*Problem statement*
What you give back must match the records below exactly.
::::
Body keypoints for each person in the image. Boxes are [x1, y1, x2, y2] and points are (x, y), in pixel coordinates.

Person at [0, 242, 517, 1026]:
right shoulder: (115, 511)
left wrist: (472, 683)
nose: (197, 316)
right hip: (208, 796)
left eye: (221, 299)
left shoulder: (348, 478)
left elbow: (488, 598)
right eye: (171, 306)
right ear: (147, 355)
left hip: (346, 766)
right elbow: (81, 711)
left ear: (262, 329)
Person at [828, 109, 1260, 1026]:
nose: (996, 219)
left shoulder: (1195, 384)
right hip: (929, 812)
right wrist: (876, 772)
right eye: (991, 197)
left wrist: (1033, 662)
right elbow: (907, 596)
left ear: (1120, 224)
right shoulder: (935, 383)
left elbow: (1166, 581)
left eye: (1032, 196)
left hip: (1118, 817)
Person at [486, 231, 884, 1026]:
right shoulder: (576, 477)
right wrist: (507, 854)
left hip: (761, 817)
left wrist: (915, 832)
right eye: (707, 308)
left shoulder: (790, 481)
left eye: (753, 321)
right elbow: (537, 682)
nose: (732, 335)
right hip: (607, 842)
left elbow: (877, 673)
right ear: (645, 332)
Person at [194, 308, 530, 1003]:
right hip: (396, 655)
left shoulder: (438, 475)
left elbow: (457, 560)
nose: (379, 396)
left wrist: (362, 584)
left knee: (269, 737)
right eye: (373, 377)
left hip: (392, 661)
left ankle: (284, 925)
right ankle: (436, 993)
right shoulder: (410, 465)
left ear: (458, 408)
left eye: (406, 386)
::::
*Solved problem*
Body keypoints for each person in the image. Boxes are [x1, y1, x2, y2] and points are (x, y), in pixel coordinates.

Person at [0, 242, 517, 1026]:
right shoulder: (115, 511)
left wrist: (472, 683)
nose: (197, 316)
right hip: (208, 796)
left eye: (221, 299)
left shoulder: (348, 478)
left elbow: (488, 598)
right eye: (171, 306)
right ear: (147, 355)
left hip: (346, 766)
right elbow: (81, 711)
left ear: (262, 329)
Person at [828, 109, 1260, 1026]:
nose: (996, 219)
left shoulder: (1195, 384)
right hip: (929, 812)
right wrist: (876, 772)
right eye: (991, 197)
left wrist: (1033, 662)
right elbow: (907, 596)
left ear: (1120, 224)
right shoulder: (935, 383)
left elbow: (1166, 581)
left eye: (1032, 196)
left hip: (1118, 817)
Person at [486, 231, 884, 1026]:
right shoulder: (576, 477)
right wrist: (507, 854)
left hip: (761, 817)
left wrist: (915, 832)
right eye: (707, 308)
left shoulder: (790, 481)
left eye: (753, 321)
right elbow: (537, 682)
nose: (732, 335)
right hip: (607, 842)
left elbow: (877, 673)
right ear: (645, 332)
Person at [194, 308, 530, 1003]:
right hip: (396, 655)
left shoulder: (438, 475)
left elbow: (457, 560)
nose: (379, 396)
left wrist: (362, 584)
left knee: (269, 737)
right eye: (373, 377)
left hip: (392, 661)
left ankle: (284, 925)
right ankle: (436, 993)
right shoulder: (410, 465)
left ear: (458, 408)
left eye: (406, 386)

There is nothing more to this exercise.